Monday, August 29, 2016

Tata Cara dan Urutan Pernikahan Adat Na Gok Batak

 Image result for sejarah pernikahan batak
1. Mangarisika..
Adalah kunjungan utusan pria yang tidak resmi ke tempat wanita dalam rangka penjajakan. Jika pintu terbuka untuk mengadakan peminangan maka pihak orang tua pria memberikan tanda mau (tanda holong dan pihak wanita memberi tanda mata). Jenis barang-barang pemberian itu dapat berupa kain, cincin emas, dan lain-lain.
2. Marhori-hori Dinding/marhusip..
Pembicaraan antara kedua belah pihak yang melamar dan yang dilamar, terbatas dalam hubungan kerabat terdekat dan belum diketahui oleh umum.
3. Marhata Sinamot..
Pihak kerabat pria (dalam jumlah yang terbatas) datang oada kerabat wanita untuk melakukan marhata sinamot, membicarakan masalah uang jujur (tuhor).
4. Pudun Sauta..
Pihak kerabat pria tanpa hula-hula mengantarkan wadah sumpit berisi nasi dan lauk pauknya (ternak yang sudah disembelih) yang diterima oleh pihak parboru dan setelah makan bersama dilanjutkan dengan pembagian Jambar Juhut (daging) kepada anggota kerabat, yang terdiri dari :
1. Kerabat marga ibu (hula-hula)
2. Kerabat marga ayah (dongan tubu)
3. Anggota marga menantu (boru)
4. Pengetuai (orang-orang tua)/pariban
5. Diakhir kegiatan Pudun Saut maka pihak keluarga wanita dan pria bersepakat menentukan waktu Martumpol dan Pamasu-masuon.
5. Martumpol (baca : martuppol)
Penanda-tanganan persetujuan pernikahan oleh orang tua kedua belah pihak atas rencana perkawinan anak-anak mereka dihadapan pejabat gereja. Tata cara Partumpolon dilaksanakan oleh pejabat gereja sesuai dengan ketentuan yang berlaku. Tindak lanjut Partumpolon adalah pejabat gereja mewartakan rencana pernikahan dari kedua mempelai melalui warta jemaat, yang di HKBP disebut dengan Tingting (baca : tikting). Tingting ini harus dilakukan dua kali hari minggu berturut-turut. Apabila setelah dua kali tingting tidak ada gugatan dari pihak lain baru dapat dilanjutkan dengan pemberkatan nikah (pamasu-masuon).

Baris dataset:
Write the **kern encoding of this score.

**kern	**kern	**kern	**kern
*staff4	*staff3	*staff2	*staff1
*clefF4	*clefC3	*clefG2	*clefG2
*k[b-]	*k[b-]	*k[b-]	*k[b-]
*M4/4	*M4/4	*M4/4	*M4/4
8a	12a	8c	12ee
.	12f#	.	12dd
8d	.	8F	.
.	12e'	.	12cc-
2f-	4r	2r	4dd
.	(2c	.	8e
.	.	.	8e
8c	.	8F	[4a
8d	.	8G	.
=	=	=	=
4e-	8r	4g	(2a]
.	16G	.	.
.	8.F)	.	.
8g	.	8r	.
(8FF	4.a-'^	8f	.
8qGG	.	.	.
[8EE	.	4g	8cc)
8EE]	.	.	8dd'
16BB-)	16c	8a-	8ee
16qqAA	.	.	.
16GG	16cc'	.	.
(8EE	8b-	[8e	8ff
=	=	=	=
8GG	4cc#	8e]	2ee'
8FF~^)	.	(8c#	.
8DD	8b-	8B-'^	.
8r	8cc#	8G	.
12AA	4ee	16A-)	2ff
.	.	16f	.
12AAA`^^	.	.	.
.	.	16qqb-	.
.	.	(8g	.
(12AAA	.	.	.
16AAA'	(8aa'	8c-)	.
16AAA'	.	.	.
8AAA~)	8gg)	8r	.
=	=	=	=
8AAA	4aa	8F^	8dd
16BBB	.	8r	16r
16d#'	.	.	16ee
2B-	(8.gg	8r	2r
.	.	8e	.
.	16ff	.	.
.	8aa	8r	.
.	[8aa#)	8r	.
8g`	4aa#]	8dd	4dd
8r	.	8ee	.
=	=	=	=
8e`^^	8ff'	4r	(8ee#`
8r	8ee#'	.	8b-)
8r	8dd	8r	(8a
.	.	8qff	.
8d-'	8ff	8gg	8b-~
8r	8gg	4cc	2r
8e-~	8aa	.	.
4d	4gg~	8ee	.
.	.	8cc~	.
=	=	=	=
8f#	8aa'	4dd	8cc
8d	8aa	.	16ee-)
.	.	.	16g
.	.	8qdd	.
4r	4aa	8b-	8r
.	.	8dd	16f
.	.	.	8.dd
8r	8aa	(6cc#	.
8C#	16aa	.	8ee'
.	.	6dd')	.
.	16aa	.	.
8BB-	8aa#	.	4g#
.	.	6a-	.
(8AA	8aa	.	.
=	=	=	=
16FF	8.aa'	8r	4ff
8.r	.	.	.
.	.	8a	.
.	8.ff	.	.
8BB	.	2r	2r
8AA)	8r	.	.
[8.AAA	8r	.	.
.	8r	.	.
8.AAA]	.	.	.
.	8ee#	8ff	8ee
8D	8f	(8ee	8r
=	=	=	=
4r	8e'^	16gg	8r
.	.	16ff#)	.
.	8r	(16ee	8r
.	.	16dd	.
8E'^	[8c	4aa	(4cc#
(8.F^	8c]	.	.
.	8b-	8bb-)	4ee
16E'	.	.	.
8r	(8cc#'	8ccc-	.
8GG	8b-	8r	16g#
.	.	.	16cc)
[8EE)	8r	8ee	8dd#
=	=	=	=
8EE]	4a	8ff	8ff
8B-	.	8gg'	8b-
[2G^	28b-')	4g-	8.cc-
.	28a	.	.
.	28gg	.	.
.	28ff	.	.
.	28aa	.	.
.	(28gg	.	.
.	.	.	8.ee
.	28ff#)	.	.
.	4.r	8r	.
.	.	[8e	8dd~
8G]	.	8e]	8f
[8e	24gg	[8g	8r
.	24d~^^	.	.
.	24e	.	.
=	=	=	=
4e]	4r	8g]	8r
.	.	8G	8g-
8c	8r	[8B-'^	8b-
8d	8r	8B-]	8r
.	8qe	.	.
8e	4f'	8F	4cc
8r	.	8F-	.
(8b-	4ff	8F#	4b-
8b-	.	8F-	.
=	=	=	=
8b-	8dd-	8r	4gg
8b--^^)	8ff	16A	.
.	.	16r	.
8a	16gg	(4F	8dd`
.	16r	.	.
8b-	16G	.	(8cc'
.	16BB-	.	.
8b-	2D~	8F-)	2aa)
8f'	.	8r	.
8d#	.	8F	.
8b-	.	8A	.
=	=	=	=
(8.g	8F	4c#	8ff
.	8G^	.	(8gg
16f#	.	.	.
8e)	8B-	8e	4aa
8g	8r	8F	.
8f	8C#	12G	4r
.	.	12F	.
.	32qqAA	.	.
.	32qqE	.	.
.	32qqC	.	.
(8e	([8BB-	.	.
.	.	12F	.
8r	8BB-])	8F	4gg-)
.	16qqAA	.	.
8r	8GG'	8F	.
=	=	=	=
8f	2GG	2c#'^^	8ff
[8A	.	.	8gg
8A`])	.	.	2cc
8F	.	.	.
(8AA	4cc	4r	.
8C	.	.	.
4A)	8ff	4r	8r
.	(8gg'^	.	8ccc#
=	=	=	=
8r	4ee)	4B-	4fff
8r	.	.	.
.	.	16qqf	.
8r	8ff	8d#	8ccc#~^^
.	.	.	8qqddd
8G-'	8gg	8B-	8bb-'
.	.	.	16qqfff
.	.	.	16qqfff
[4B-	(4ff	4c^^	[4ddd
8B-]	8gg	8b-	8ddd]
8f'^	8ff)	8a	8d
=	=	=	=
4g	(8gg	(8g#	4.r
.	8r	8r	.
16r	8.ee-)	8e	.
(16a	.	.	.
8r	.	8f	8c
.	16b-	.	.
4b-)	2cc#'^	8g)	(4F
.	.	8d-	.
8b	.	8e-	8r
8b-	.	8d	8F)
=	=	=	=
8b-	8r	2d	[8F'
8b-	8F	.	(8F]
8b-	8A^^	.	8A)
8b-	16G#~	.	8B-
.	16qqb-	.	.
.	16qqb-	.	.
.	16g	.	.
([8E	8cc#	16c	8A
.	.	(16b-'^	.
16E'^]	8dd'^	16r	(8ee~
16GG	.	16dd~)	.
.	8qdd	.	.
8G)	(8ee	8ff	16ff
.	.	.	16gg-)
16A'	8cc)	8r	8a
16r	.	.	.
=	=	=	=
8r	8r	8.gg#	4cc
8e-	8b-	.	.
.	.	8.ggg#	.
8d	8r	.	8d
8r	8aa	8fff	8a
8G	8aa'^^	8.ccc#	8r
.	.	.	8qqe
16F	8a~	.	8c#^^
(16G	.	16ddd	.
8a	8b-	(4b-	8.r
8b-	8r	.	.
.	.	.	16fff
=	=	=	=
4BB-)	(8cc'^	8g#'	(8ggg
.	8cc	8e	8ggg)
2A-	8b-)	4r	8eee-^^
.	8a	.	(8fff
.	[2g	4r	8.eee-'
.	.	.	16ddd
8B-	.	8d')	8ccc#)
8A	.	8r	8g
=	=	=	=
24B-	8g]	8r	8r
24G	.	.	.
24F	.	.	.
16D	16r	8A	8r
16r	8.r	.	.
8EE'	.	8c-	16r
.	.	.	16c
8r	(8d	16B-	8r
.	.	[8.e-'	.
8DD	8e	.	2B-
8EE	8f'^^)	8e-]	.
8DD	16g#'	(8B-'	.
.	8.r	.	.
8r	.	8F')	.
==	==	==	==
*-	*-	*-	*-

▶ _Tugas Diberikan A_:
Tampilkan dengan persis bagian artikel tentang pernikahan adat Batak yang dimulai dengan kata-kata berisi "4. Pudun Sauta.." dan berakhir pada "marga menantu (boru)".
▶ _Tugas Diberikan B_:
Menurut artikel tentang pernikahan adat Batak, berapa kali Tingting harus dilakukan?
▶ _Tugas Diberikan C_:
Sebutkan semua anggota kerabat yang menerima pembagian Jambar Juhut menurut artikel tentang pernikahan adat Batak.

▶ _Jawaban Tertulis A_:
4. Pudun Sauta..
Pihak kerabat pria tanpa hula-hula mengantarkan wadah sumpit berisi nasi dan lauk pauknya (ternak yang sudah disembelih) yang diterima oleh pihak parboru dan setelah makan bersama dilanjutkan dengan pembagian Jambar Juhut (daging) kepada anggota kerabat, yang terdiri dari :
1. Kerabat marga ibu (hula-hula)
2. Kerabat marga ayah (dongan tubu)
3. Anggota marga menantu (boru)

▶ _Jawaban Tertulis B_:
Dua kali, pada hari Minggu berturut-turut.

▶ _Jawaban Tertulis C_:
- Kerabat marga ibu (hula-hula)
- Kerabat marga ayah (dongan tubu)
- Anggota marga menantu (boru)
- Pengetuai (orang-orang tua)/pariban